Wie das so mit der Rhetorik ist – viele Dinge klingen toll und sind in der baren Wirklichkeit wahlweise öde, schrecklich, unspektakulär oder schlicht und ergreifend nervig. So verhält es sich auch mit dem Projektmanagement. Klingt super, nahezu professionell.

Wenn man diesen Begriff auf seine Visitenkarte schreibt, hat man im beruflichen Leben seinen Platz gefunden, so scheint es. Denn heutzutage kann man sich vor Projekten gar nicht mehr retten, sie tummeln sich überall. Man kann fast keinen Schritt mehr tun, ohne in ein Projekt zu treten. Wer in seinem normalen Arbeitsalltag vor Langeweile vergeht oder unter dem „Ich-werde-hier-hoffnungslos-unterschätzt-Syndrom“ leidet, der schaffe sich einfach ein eigenes Projekt, tituliere sich als Projektleiter, und schon sieht die Welt wieder rosig aus. Wer sonst nichts hat, ein eigenes Projekt geht immer. Schön und gut – wäre da nicht das leidige Projektmanagement! Und so sieht das wirklich aus: Immerzu muss man schauen, dass alle Beteiligten alle existierenden Informationen kennen, man muss strukturieren, protokollieren und moderieren, dabei die Unstrukturierten einfangen. Man muss das, was man schon geschrieben hat, anderen erneut zumailen, weil sie die Nachrichten verbummelt haben, und alles sowieso noch mal erklären, weil das Geschriebene gar nicht oder zumindest nicht gründlich gelesen wurde.

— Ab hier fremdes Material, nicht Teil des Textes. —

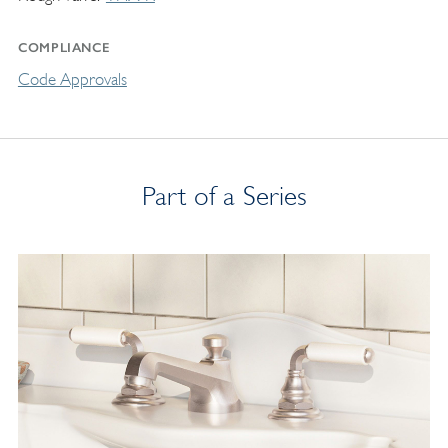
COMPLIANCE
Code Approvals
Part of a Series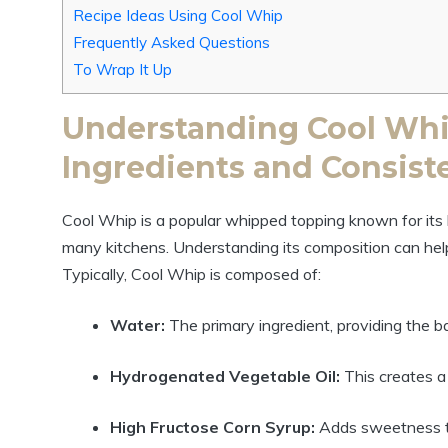
Recipe Ideas Using Cool Whip
Frequently Asked Questions
To Wrap It Up
Understanding Cool Whi
Ingredients and Consist
Cool Whip is a popular whipped topping known for its li
many kitchens. Understanding its composition can help y
Typically, Cool Whip is composed of:
Water:
The primary ingredient, providing the ba
Hydrogenated Vegetable Oil:
This creates a
High Fructose Corn Syrup:
Adds sweetness t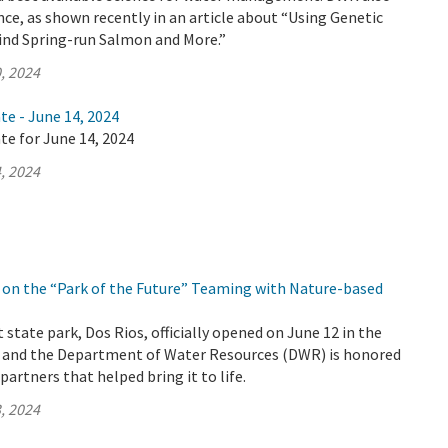
nce, as shown recently in an article about “Using Genetic
Find Spring-run Salmon and More.”
, 2024
te - June 14, 2024
te for June 14, 2024
, 2024
on the “Park of the Future” Teaming with Nature-based
 state park, Dos Rios, officially opened on June 12 in the
y and the Department of Water Resources (DWR) is honored
artners that helped bring it to life.
, 2024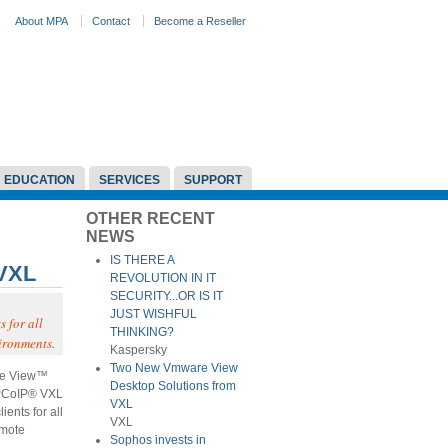
About MPA
Contact
Become a Reseller
EDUCATION
SERVICES
SUPPORT
OTHER RECENT
NEWS
IS THERE A
 VXL
REVOLUTION IN IT
SECURITY...OR IS IT
JUST WISHFUL
 for all
THINKING?
ironments.
Kaspersky
Two New Vmware View
re View™
Desktop Solutions from
 PCoIP® VXL
VXL
ents for all
VXL
emote
Sophos invests in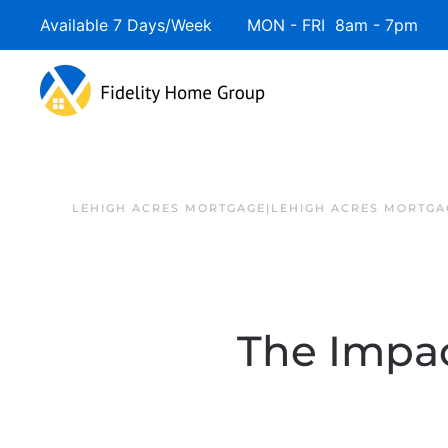
Available 7 Days/Week MON - FRI 8am - 7pm 
LEHIGH ACRES MORTGAGE|LEHIGH ACRES MORTGA
The Impa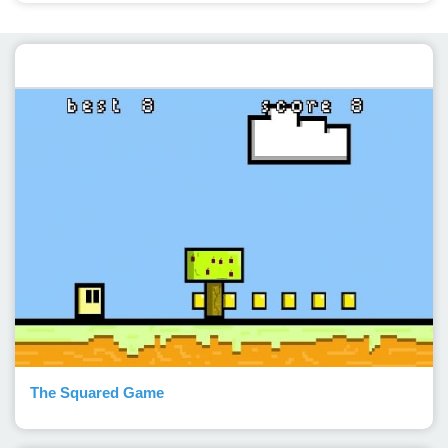
Featured post
The Squared Game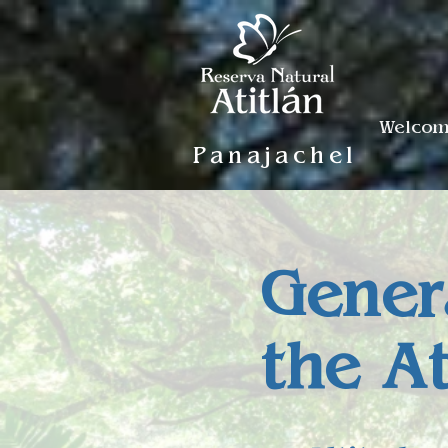
Welco
Panajachel
Gener
the A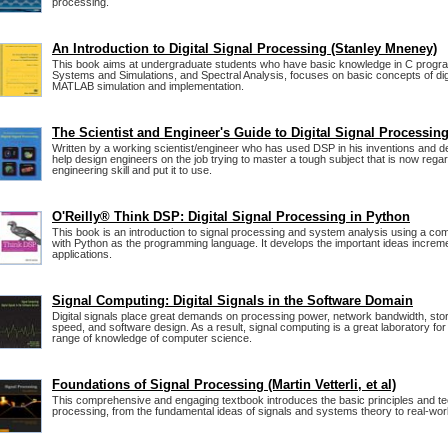
processing.
An Introduction to Digital Signal Processing (Stanley Mneney)
This book aims at undergraduate students who have basic knowledge in C progra
Systems and Simulations, and Spectral Analysis, focuses on basic concepts of digi
MATLAB simulation and implementation.
The Scientist and Engineer's Guide to Digital Signal Processin
Written by a working scientist/engineer who has used DSP in his inventions and des
help design engineers on the job trying to master a tough subject that is now rega
engineering skill and put it to use.
O'Reilly® Think DSP: Digital Signal Processing in Python
This book is an introduction to signal processing and system analysis using a co
with Python as the programming language. It develops the important ideas incremen
applications.
Signal Computing: Digital Signals in the Software Domain
Digital signals place great demands on processing power, network bandwidth, stor
speed, and software design. As a result, signal computing is a great laboratory for 
range of knowledge of computer science.
Foundations of Signal Processing (Martin Vetterli, et al)
This comprehensive and engaging textbook introduces the basic principles and te
processing, from the fundamental ideas of signals and systems theory to real-worl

Und ständig muss man schreiben, was andere hätten schreiben sollen. Man muss Dinge, die die einen den anderen mitteilen möchten, übermitteln, anstatt dass die einen sich direkt und ohne Umweg an die anderen wenden. Man muss ermahnen, erinnern, erläutern.
Wenn man seinen Job ernst nimmt, macht man sich unbeliebt, weil man sich wie ein Pitbullterrier an den Waden festbeißt. Wenn man seinen Job nicht zu ernst nimmt, geht Wichtiges hopps, was den Projektverlauf beeinträchtigt, womit man am Ende die Verantwortung und Schuld trägt, mindestens sich selbst gegenüber. Immer meckern alle, wenn es zu spät ist, anstatt die Dinge zu benennen, wenn es noch früh genug ist. Worüber man dann wieder meckern muss, Sie sehen: Am Ende bleibt immer das Meckern. Und noch weiter, am Ende eines Projekts, interessiert sich keine Sau, auch nicht die Presse, für die Projektkoordination. Das macht uns Berufsmeckerern auch keinen Spaß. Ach, ach! Wir armen Projektmanager haben es wahrlich nicht leicht! Wenn ich so recht überlege – Projektmanagement ist eigentlich ein doofer Job. Warum habe ich mir den nur ausgesucht – eigentlich? Wahrscheinlich, weil dieser Job meinem Potenzial entspricht: Ich bin pedantisch, strukturiert, meckernd und ermahnend auf die Welt gekommen, das liegt mir im Blut, und ich kann eh nicht aus meiner Haut. Warum also nicht mit den natureigenen Talenten Geld verdienen – eigentlich? Ach ja, richtig, da haben wir´s! Darin liegt die Krux – ich muss einfach viel mehr Geld damit verdienen, dann macht vielleicht auch das Meckern wieder mehr Spaß. Und für ein sattes Honorar schreibt sich auch ein Protokoll mit leichter Hand dahin. Wenn auch das nicht hilft, gehe ich zurück in die Wissenschaft, verkrieche mich hinter meinen Bücherstapeln und tippe Zeile um Zeile meine Weltanschauungen vor mich hin, ohne mich mit irgendwem abzustimmen. Und wenn auch das nicht hilft, werde ich Obstbaumbeschneiderin.